====== Records for this task

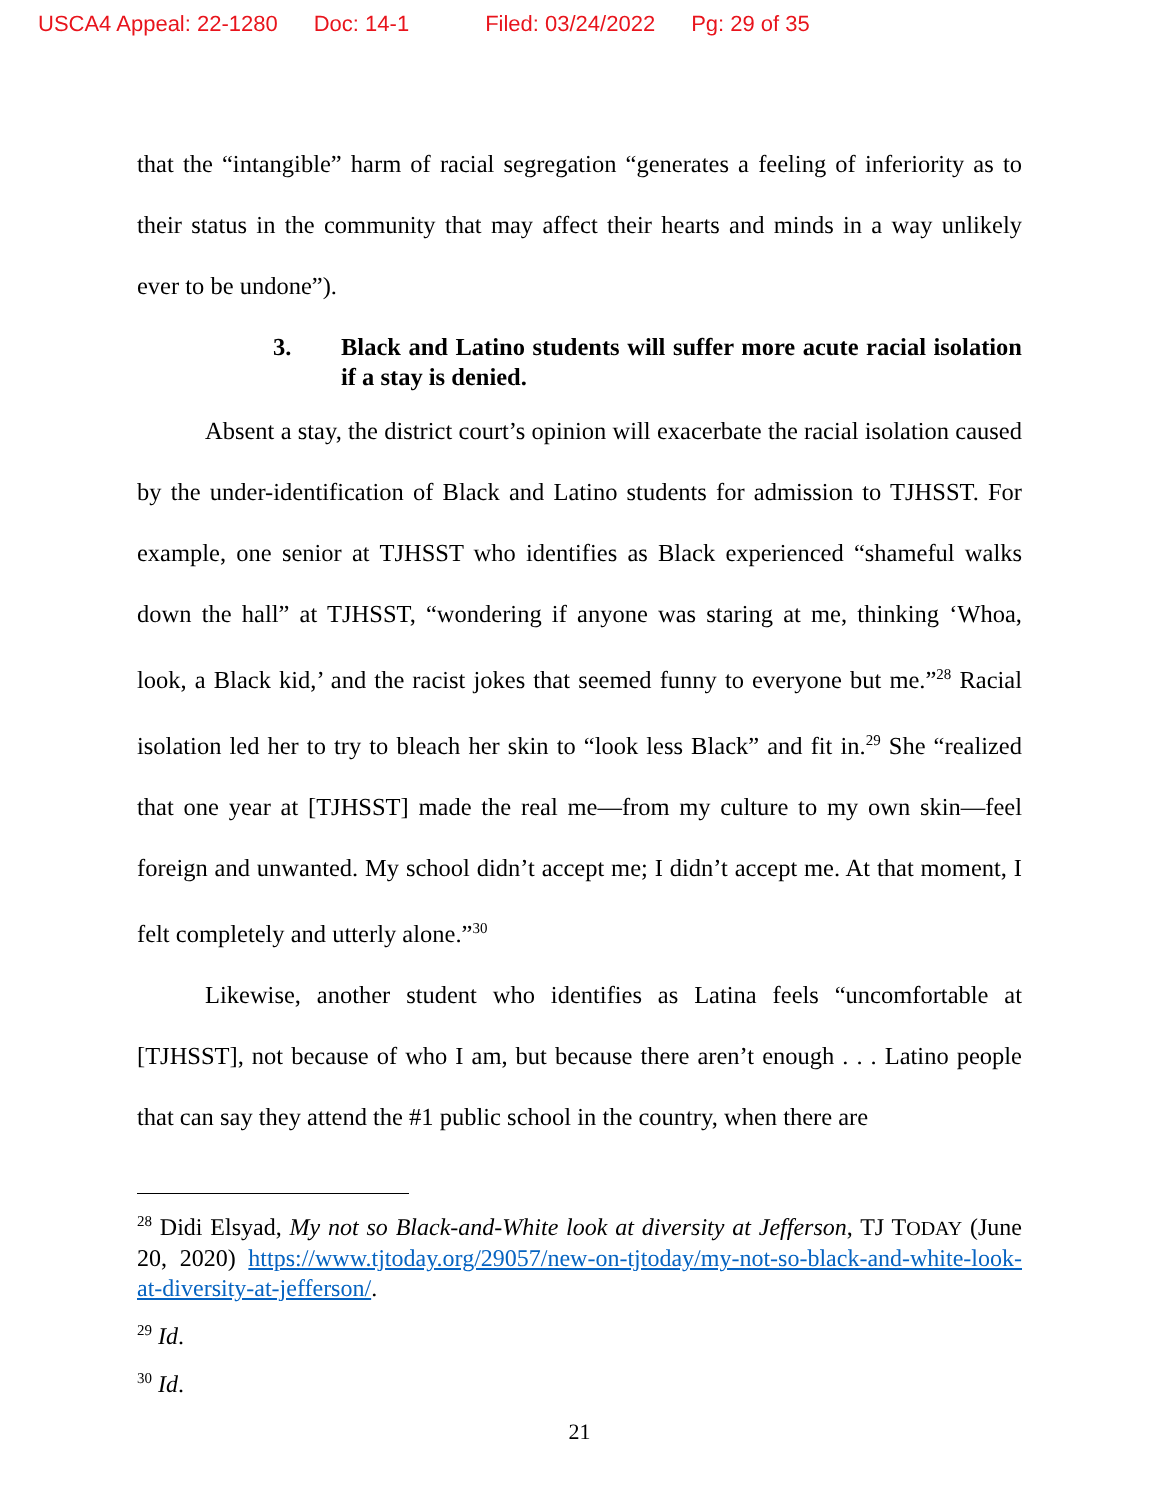USCA4 Appeal: 22-1280 Doc: 14-1 Filed: 03/24/2022 Pg: 29 of 35
that the “intangible” harm of racial segregation “generates a feeling of inferiority as to their status in the community that may affect their hearts and minds in a way unlikely ever to be undone”).
3. Black and Latino students will suffer more acute racial isolation if a stay is denied.
Absent a stay, the district court’s opinion will exacerbate the racial isolation caused by the under-identification of Black and Latino students for admission to TJHSST. For example, one senior at TJHSST who identifies as Black experienced “shameful walks down the hall” at TJHSST, “wondering if anyone was staring at me, thinking ‘Whoa, look, a Black kid,’ and the racist jokes that seemed funny to everyone but me.”<sup>28</sup> Racial isolation led her to try to bleach her skin to “look less Black” and fit in.<sup>29</sup> She “realized that one year at [TJHSST] made the real me—from my culture to my own skin—feel foreign and unwanted. My school didn’t accept me; I didn’t accept me. At that moment, I felt completely and utterly alone.”<sup>30</sup>
Likewise, another student who identifies as Latina feels “uncomfortable at [TJHSST], not because of who I am, but because there aren’t enough . . . Latino people that can say they attend the #1 public school in the country, when there are
<sup>28</sup> Didi Elsyad, My not so Black-and-White look at diversity at Jefferson, TJ TODAY (June 20, 2020) https://www.tjtoday.org/29057/new-on-tjtoday/my-not-so-black-and-white-look-at-diversity-at-jefferson/.
<sup>29</sup> Id.
<sup>30</sup> Id.
21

============

### Exercise details
Without the pictures, reproduce the entries exactly.

### Expected output
USCA4 Appeal: 22-1280 Doc: 14-1 Filed: 03/24/2022 Pg: 29 of 35
that the “intangible” harm of racial segregation “generates a feeling of inferiority as to their status in the community that may affect their hearts and minds in a way unlikely ever to be undone”).
3. Black and Latino students will suffer more acute racial isolation if a stay is denied.
Absent a stay, the district court’s opinion will exacerbate the racial isolation caused by the under-identification of Black and Latino students for admission to TJHSST. For example, one senior at TJHSST who identifies as Black experienced “shameful walks down the hall” at TJHSST, “wondering if anyone was staring at me, thinking ‘Whoa, look, a Black kid,’ and the racist jokes that seemed funny to everyone but me.”<sup>28</sup> Racial isolation led her to try to bleach her skin to “look less Black” and fit in.<sup>29</sup> She “realized that one year at [TJHSST] made the real me—from my culture to my own skin—feel foreign and unwanted. My school didn’t accept me; I didn’t accept me. At that moment, I felt completely and utterly alone.”<sup>30</sup>
Likewise, another student who identifies as Latina feels “uncomfortable at [TJHSST], not because of who I am, but because there aren’t enough . . . Latino people that can say they attend the #1 public school in the country, when there are
<sup>28</sup> Didi Elsyad, My not so Black-and-White look at diversity at Jefferson, TJ TODAY (June 20, 2020) https://www.tjtoday.org/29057/new-on-tjtoday/my-not-so-black-and-white-look-at-diversity-at-jefferson/.
<sup>29</sup> Id.
<sup>30</sup> Id.
21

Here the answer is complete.